── ИСХОДНЫЕ ДАННЫЕ ──
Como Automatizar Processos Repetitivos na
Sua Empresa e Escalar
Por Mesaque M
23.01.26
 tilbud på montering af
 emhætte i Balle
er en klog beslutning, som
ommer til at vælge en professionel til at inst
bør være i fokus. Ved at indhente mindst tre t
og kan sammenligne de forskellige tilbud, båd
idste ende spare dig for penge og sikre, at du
───
── ИСХОДНЫЕ ДАННЫЕ ──
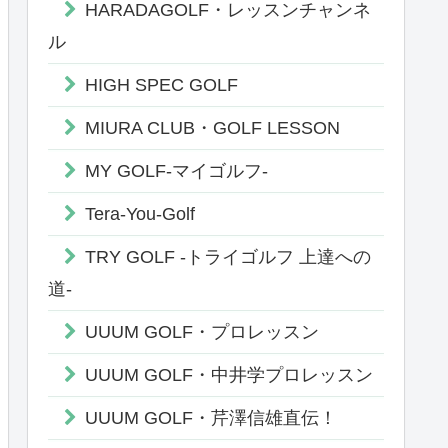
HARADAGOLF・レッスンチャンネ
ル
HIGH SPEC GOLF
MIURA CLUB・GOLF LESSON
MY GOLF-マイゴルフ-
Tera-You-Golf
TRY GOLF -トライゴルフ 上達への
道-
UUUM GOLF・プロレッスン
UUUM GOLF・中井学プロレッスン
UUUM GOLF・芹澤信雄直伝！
───
(ЗАДАНИЕ)
Продублируйте строки без изменений. Начните со строки, в которой есть «HARADAGOLF・レッスンチャンネ», и закончите строкой, в которой есть «UUUM GOLF・芹澤信雄直伝！», включив обе.

(РЕШЕНИЕ ЗАДАНИЯ)
HARADAGOLF・レッスンチャンネ
ル
HIGH SPEC GOLF
MIURA CLUB・GOLF LESSON
MY GOLF-マイゴルフ-
Tera-You-Golf
TRY GOLF -トライゴルフ 上達への
道-
UUUM GOLF・プロレッスン
UUUM GOLF・中井学プロレッスン
UUUM GOLF・芹澤信雄直伝！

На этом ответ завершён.